Department of Public Health, Women's Hospital of Jiangnan University, Wuxi, China.
Center of Reproductive Medicine, Women's Hospital of Jiangnan University, Wuxi, China.
Front Endocrinol (Lausanne). 2023 Sep 29;14:1220472. doi: 10.3389/fendo.2023.1220472. eCollection 2023.
Early diagnosis of gestational diabetes mellitus (GDM) reduces the risk of unfavorable perinatal and maternal consequences. Currently, there are no recognized biomarkers or clinical prediction models for use in clinical practice to diagnosing GDM during early pregnancy. The purpose of this research is to detect the serum G-protein coupled receptor 120 (GPR120) levels during early pregnancy and construct a model for predicting GDM.

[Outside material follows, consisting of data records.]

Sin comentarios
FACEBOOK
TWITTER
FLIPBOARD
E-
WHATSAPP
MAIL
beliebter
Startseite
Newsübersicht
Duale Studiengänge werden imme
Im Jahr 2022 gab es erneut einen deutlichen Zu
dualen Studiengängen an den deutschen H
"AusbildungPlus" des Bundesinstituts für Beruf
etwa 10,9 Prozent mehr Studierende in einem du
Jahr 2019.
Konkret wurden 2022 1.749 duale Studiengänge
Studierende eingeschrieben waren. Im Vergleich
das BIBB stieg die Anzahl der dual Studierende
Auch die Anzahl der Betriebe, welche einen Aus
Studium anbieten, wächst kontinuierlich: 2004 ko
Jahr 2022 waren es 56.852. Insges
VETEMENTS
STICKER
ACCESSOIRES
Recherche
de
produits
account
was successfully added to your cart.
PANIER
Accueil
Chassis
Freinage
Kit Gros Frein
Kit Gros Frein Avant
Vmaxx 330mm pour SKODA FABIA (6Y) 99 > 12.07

This prospective cohort study was implemented at the Women's Hospital of Jiangnan University between November 2019 and November 2022. All clinical indicators were assessed at the Hospital Laboratory. GPR120 expression was measured in white blood cells through quantitative PCR. Thereafter, the least absolute shrinkage and selection operator (LASSO) regression analysis technique was employed for optimizing the selection of the variables, while the multivariate logistic regression technique was implemented for constructing the nomogram model to anticipate the risk of GDM. The calibration curve analysis, area under the receiver operating characteristic curve (AUC) analysis, and the decision curve analysis (DCA) were conducted for assessing the performance of the constructed nomogram.

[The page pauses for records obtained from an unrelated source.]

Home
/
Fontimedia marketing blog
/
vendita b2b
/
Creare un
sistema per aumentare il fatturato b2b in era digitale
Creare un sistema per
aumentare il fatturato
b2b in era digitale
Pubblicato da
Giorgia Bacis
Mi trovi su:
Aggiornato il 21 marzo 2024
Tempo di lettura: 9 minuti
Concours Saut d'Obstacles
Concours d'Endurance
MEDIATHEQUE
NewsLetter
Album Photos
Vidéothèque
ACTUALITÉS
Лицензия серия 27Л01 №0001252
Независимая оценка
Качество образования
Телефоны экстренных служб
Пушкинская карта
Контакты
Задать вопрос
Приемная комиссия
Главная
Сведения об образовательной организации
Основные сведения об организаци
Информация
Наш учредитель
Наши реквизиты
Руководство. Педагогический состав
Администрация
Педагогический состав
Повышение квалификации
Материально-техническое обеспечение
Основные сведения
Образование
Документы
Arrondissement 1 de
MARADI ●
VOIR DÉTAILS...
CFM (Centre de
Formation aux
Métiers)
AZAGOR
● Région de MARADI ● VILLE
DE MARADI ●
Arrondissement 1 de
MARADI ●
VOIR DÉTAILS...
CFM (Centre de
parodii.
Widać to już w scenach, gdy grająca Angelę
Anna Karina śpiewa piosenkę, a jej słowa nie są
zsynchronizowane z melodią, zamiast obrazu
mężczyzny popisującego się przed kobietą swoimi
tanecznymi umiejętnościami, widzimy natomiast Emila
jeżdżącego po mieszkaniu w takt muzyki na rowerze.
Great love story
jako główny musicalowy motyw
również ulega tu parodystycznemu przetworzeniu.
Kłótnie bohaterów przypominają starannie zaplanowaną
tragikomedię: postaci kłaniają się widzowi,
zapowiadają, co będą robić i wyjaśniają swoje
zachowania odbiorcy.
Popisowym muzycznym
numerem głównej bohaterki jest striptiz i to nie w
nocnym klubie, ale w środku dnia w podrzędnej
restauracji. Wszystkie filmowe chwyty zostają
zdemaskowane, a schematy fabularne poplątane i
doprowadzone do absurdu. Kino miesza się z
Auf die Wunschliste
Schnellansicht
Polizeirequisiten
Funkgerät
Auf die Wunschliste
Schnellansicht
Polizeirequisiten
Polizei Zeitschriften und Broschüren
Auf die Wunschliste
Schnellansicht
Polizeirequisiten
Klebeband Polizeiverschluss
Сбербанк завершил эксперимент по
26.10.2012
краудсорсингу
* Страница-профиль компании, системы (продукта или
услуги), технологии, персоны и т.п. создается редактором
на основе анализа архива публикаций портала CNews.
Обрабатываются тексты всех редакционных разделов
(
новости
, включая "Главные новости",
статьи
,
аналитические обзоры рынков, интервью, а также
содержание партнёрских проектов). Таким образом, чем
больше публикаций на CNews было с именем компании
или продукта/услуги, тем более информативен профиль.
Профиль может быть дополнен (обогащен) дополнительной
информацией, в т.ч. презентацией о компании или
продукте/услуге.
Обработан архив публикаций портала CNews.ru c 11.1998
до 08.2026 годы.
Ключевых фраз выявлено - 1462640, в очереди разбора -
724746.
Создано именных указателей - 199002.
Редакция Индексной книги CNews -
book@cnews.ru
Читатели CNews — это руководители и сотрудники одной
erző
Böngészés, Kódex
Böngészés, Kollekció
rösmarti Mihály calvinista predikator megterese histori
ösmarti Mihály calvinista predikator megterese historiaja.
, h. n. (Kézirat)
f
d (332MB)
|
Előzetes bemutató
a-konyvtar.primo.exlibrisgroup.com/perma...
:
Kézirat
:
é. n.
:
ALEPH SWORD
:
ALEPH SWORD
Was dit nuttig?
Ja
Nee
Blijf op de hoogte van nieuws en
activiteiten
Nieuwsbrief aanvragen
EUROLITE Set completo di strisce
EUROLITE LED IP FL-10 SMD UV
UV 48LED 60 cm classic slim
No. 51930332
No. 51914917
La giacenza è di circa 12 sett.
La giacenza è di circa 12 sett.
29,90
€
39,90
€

Herein, we included a total of 250 pregnant women (125 with GDM). The results showed that the GDM group showed significantly higher GPR120 expression levels in their first trimester compared to the normal pregnancy group (p < 0.05). LASSO and multivariate regression analyses were carried out to construct a GDM nomogram during the first trimester. The indicators used in the nomogram included fasting plasma glucose, total cholesterol, lipoproteins, and GPR120 levels. The nomogram exhibited good performance in the training (AUC 0.996, 95% confidence interval [CI] = 0.989-0.999) and validation sets (AUC=0.992) for predicting GDM. The Akaike Information Criterion of the nomogram was 37.961. The nomogram showed a cutoff value of 0.714 (sensitivity = 0.989; specificity = 0.977). The nomogram displayed good calibration and discrimination, while the DCA was conducted for validating the clinical applicability of the nomogram.
The patients in the GDM group showed a high GPR120 expression level during the first trimester. Therefore, GPR120 expression could be used as an effective biomarker for predicting the onset of GDM. The nomogram incorporating GPR120 levels in early pregnancy showed good predictive ability for the onset of GDM.
早期诊断妊娠期糖尿病(GDM)可降低围产期和母体不良结局的风险。目前,尚无公认的生物标志物或临床预测模型可用于临床早期诊断 GDM。本研究旨在检测早孕期血清 G 蛋白偶联受体 120(GPR120)水平,并构建预测 GDM 的模型。
本前瞻性队列研究于 2019 年 11 月至 2022 年 11 月在江南大学附属医院进行。所有临床指标均在医院实验室进行评估。通过定量 PCR 测量白细胞中的 GPR120 表达。然后,采用最小绝对收缩和选择算子(LASSO)回归分析技术对变量进行优化选择,采用多变量逻辑回归技术构建预测 GDM 风险的列线图模型。通过校准曲线分析、受试者工作特征曲线(AUC)下面积(AUC)分析和决策曲线分析(DCA)评估构建的列线图的性能。
本研究共纳入 250 名孕妇(125 名 GDM 患者)。结果显示,GDM 组孕妇在孕早期 GPR120 表达水平明显高于正常妊娠组(p<0.05)。采用 LASSO 和多变量回归分析构建孕早期 GDM 列线图。列线图中的指标包括空腹血糖、总胆固醇、脂蛋白和 GPR120 水平。该列线图在训练集(AUC 0.996,95%置信区间[CI] = 0.989-0.999)和验证集(AUC=0.992)中预测 GDM 的性能良好。列线图的 Akaike 信息准则为 37.961。列线图显示截断值为 0.714(灵敏度=0.989;特异性=0.977)。列线图具有良好的校准和区分能力,同时通过 DCA 验证了列线图的临床适用性。
GDM 组患者在孕早期 GPR120 表达水平较高。因此,GPR120 表达可作为预测 GDM 发病的有效生物标志物。纳入早孕期 GPR120 水平的列线图对 GDM 的发病具有良好的预测能力。